[Records shown Boundary: Start]

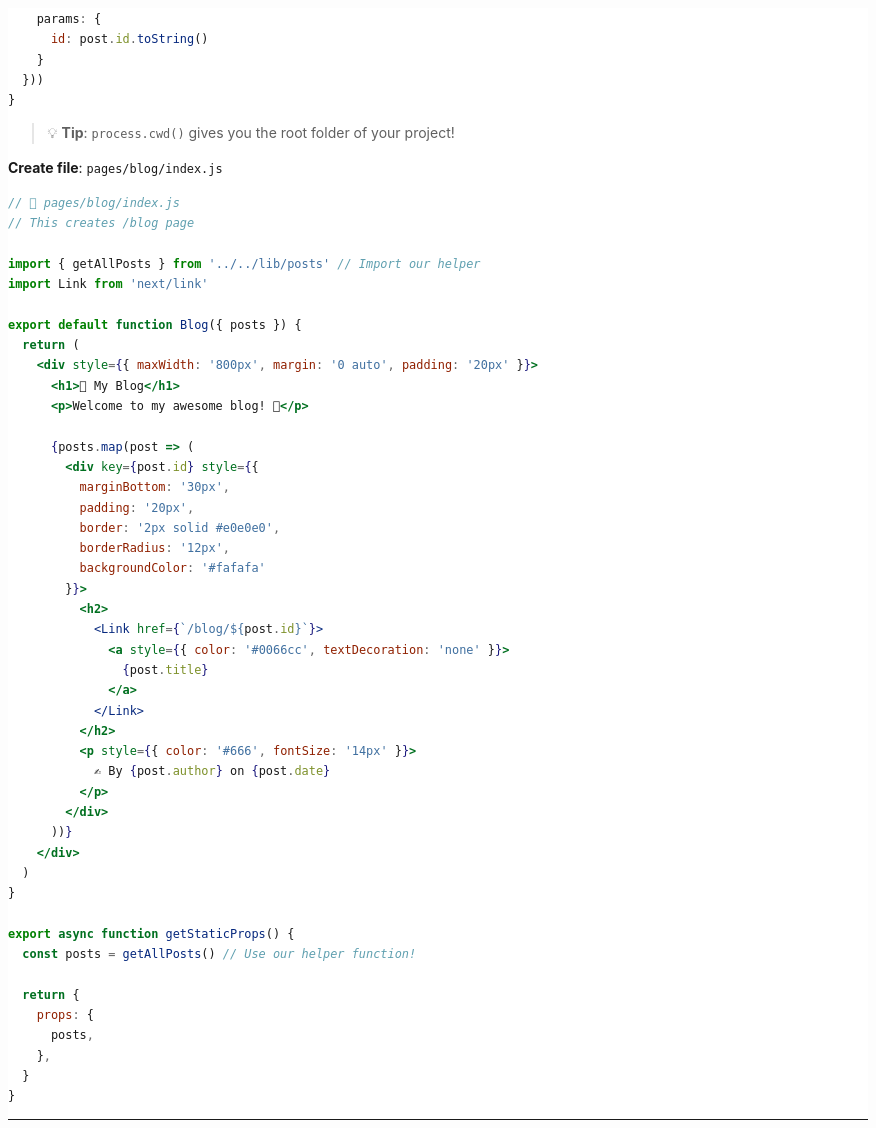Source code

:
 ```javascript
    params: {
      id: post.id.toString()
    }
  }))
}
```

> 💡 **Tip**: `process.cwd()` gives you the root folder of your project!

**Create file**: `pages/blog/index.js`
```jsx
// 📄 pages/blog/index.js
// This creates /blog page

import { getAllPosts } from '../../lib/posts' // Import our helper
import Link from 'next/link'

export default function Blog({ posts }) {
  return (
    <div style={{ maxWidth: '800px', margin: '0 auto', padding: '20px' }}>
      <h1>📝 My Blog</h1>
      <p>Welcome to my awesome blog! 🎉</p>
      
      {posts.map(post => (
        <div key={post.id} style={{ 
          marginBottom: '30px',
          padding: '20px',
          border: '2px solid #e0e0e0',
          borderRadius: '12px',
          backgroundColor: '#fafafa'
        }}>
          <h2>
            <Link href={`/blog/${post.id}`}>
              <a style={{ color: '#0066cc', textDecoration: 'none' }}>
                {post.title}
              </a>
            </Link>
          </h2>
          <p style={{ color: '#666', fontSize: '14px' }}>
            ✍️ By {post.author} on {post.date}
          </p>
        </div>
      ))}
    </div>
  )
}

export async function getStaticProps() {
  const posts = getAllPosts() // Use our helper function!
  
  return {
    props: {
      posts,
    },
  }
}
```

---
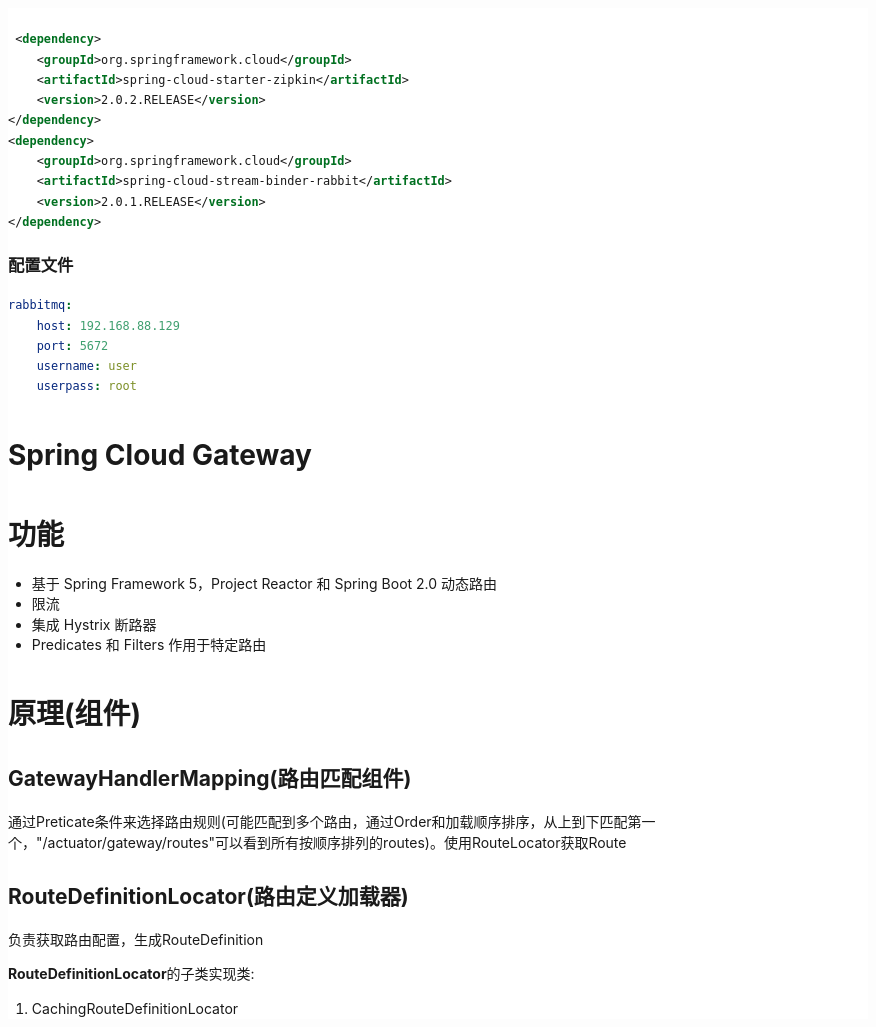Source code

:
 ```xml

 <dependency>
    <groupId>org.springframework.cloud</groupId>
    <artifactId>spring-cloud-starter-zipkin</artifactId>
    <version>2.0.2.RELEASE</version>
</dependency>
<dependency>
    <groupId>org.springframework.cloud</groupId>
    <artifactId>spring-cloud-stream-binder-rabbit</artifactId>
    <version>2.0.1.RELEASE</version>
</dependency>

```
### 配置文件

```yml
rabbitmq: 
    host: 192.168.88.129
    port: 5672
    username: user
    userpass: root
```
# Spring Cloud Gateway



# 功能
- 基于 Spring Framework 5，Project Reactor 和 Spring Boot 2.0 动态路由
- 限流
- 集成 Hystrix 断路器
- Predicates 和 Filters 作用于特定路由

# 原理(组件)



## GatewayHandlerMapping(路由匹配组件)
通过Preticate条件来选择路由规则(可能匹配到多个路由，通过Order和加载顺序排序，从上到下匹配第一个，"/actuator/gateway/routes"可以看到所有按顺序排列的routes)。使用RouteLocator获取Route


## RouteDefinitionLocator(路由定义加载器)
负责获取路由配置，生成RouteDefinition



**RouteDefinitionLocator**的子类实现类:

1. CachingRouteDefinitionLocator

[Records shown Boundary: End]

▸ **About this task**: Please say how many lines in the entries hold the string "from". Give only the number.

▸ **Task solution**: 2